Таким образом, помимо недостаточной «обратной связи» с молчаливым большинством сельской Франции, характер принимаемых декретов был обусловлен мировоззрением и идеологией первых законодателей. В основе их мыслей и действия лежали отнюдь не пожелания крестьян, отдавших им свои голоса, но просветительское представление об идеальном и разумном обществе, где каждому гражданину отведено сугубо определенное место. «Что касается политики, – писал прокурор-синдик дистрикта Сабль-д’Олонн администраторам департамента Вандея, – то эти же люди одинаково неспособны как судить о ней, так и что-либо в ней понять. Для них Революция – длинный ряд несправедливостей, на которые они жалуются, не зная почему. Они сожалеют о своих прежних привилегированных господах, в то время как эти честолюбивые люди давили их своей спесью и своей тиранией; они сожалеют о высланных священниках, в то время как эти лицемеры их обманывали, похищая их деньги. Они думают, что религию погубила присяга, которая имела своей целью только обеспечить исполнение гражданского закона… Они страшатся установленных властей, словно не доверяют им, в то время как эти власти созданы только для того, чтобы сделать их жизнь счастливой»[71].
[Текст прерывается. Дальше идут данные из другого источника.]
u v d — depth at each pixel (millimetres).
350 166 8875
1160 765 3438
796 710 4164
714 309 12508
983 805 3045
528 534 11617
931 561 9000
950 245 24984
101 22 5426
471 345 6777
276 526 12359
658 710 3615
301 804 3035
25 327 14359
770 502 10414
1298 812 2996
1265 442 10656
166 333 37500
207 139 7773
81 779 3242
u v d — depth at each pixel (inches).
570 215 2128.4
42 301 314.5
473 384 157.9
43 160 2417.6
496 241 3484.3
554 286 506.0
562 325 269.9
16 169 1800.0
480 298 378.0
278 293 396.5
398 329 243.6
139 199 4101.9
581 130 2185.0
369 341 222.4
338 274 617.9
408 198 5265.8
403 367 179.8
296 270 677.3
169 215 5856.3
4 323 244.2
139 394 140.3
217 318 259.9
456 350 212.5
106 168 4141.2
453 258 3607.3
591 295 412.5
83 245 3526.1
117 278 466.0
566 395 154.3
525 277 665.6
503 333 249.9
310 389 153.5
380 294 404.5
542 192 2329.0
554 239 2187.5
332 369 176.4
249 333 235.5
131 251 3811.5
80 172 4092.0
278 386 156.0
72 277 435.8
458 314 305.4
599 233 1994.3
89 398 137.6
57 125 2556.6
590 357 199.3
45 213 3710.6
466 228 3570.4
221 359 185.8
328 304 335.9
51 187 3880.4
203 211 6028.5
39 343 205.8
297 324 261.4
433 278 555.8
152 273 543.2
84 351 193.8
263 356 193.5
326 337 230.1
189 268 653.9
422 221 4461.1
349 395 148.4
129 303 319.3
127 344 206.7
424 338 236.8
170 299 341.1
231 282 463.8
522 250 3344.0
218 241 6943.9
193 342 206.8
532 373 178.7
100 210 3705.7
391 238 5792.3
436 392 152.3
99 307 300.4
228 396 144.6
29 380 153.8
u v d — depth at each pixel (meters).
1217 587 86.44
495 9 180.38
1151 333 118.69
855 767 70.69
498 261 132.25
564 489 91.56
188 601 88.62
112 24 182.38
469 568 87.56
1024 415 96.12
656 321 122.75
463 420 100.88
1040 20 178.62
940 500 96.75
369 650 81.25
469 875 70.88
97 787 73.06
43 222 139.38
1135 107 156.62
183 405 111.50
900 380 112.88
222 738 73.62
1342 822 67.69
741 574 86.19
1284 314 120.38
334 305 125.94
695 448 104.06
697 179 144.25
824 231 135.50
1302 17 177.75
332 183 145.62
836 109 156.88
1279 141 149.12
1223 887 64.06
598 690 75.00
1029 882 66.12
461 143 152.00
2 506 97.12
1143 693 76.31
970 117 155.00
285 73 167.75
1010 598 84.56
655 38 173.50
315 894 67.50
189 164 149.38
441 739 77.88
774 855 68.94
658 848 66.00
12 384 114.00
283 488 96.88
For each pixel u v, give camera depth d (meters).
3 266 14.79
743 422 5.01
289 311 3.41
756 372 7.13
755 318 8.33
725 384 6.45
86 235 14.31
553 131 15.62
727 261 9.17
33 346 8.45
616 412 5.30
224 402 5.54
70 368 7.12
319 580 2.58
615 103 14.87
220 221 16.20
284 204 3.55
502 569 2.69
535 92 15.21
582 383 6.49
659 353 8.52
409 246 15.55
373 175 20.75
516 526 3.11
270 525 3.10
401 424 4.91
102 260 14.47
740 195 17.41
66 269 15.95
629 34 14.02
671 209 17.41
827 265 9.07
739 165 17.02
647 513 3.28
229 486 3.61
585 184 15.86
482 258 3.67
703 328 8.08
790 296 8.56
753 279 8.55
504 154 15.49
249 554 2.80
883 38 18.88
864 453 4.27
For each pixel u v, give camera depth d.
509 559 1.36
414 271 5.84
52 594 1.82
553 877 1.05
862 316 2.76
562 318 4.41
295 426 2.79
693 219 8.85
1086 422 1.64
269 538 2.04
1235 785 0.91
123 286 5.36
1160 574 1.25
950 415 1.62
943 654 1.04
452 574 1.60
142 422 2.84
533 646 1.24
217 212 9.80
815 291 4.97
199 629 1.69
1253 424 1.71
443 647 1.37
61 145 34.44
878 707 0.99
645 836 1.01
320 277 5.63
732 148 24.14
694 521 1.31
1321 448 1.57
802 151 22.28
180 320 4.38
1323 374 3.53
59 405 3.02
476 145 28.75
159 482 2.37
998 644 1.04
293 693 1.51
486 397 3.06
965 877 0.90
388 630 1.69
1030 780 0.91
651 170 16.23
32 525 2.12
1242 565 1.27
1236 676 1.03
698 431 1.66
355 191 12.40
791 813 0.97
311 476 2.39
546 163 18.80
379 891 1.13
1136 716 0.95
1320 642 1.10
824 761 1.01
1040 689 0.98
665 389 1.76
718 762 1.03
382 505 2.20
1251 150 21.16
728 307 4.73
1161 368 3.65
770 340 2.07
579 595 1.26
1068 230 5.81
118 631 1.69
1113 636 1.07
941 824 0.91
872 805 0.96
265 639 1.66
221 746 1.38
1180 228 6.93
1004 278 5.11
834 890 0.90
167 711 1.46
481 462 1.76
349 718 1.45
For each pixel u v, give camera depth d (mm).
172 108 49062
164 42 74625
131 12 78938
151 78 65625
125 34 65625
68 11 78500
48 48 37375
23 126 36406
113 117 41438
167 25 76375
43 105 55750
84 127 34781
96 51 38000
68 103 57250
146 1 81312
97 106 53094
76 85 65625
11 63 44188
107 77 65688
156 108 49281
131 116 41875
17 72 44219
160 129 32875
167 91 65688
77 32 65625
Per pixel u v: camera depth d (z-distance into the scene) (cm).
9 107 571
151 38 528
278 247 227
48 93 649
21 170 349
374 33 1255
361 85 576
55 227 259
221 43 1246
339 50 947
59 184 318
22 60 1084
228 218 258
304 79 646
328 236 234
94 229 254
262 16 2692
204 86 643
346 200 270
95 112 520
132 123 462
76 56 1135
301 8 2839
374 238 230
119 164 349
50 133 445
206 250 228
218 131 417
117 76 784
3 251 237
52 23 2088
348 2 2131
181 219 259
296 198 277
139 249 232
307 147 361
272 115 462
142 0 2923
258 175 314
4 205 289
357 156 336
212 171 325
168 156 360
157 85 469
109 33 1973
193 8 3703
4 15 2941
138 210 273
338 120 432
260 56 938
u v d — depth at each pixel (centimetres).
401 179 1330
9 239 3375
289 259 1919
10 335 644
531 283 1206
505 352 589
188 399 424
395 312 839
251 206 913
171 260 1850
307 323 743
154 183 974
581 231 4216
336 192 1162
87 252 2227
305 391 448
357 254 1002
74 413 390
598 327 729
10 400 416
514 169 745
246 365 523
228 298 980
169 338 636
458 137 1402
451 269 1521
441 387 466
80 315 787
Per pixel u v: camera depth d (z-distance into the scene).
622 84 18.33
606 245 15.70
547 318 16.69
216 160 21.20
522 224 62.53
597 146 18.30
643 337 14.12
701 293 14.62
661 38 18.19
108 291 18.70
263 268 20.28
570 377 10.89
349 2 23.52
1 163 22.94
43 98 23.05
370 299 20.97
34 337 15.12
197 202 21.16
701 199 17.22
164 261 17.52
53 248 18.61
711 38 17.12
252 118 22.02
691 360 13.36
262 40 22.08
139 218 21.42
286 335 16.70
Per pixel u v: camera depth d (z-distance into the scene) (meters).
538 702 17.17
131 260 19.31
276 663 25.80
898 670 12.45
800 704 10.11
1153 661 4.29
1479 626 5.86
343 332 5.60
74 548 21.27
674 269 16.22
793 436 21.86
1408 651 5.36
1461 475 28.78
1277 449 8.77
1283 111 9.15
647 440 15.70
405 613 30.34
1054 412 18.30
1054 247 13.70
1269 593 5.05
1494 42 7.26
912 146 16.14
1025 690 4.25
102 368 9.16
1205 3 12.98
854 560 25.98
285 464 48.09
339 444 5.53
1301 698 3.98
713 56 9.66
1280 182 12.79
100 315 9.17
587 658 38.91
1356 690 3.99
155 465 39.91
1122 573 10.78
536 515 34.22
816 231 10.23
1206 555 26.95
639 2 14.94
С 1790 по 1792 гг. власть в департаменте Вандея перешла в руки городской элиты, «судейского сословия», буржуа-землевладельцев. Анализ процентного соотношения избранных на должности в местную администрацию очень красноречив: в 1788 г. среди исполнявших обязанности чиновников 58 % происходили из семей зажиточных крестьян-пахарей (laboureurs); 8% – из семей крестьян-арендаторов; 21 % были представителями «судейского сословия» и буржуа-землевладельцев. В 1790 г. ситуация радикально изменилась в пользу немногочисленной городской элиты, составлявшей 63 % чиновников местного самоуправления против 23 % «людей земли». Наконец, выборы V года Республики (1797 г.) изменили эту пропорцию до 12:1 (83 % и 7 % соответственно)[72]. Олицетворением Революции, таким образом, все более становились городские буржуа, для которых государственная служба мало-помалу превращалась в профессиональное занятие. Именно они говорили от имени Революции, принимая директивы, продиктованные их рационалистическим мировоззрением. Описанное положение дел таило в себе реальную опасность для крестьян Бокажа, удаленных от интеллектуального брожения века и замкнутых в границах общины-прихода.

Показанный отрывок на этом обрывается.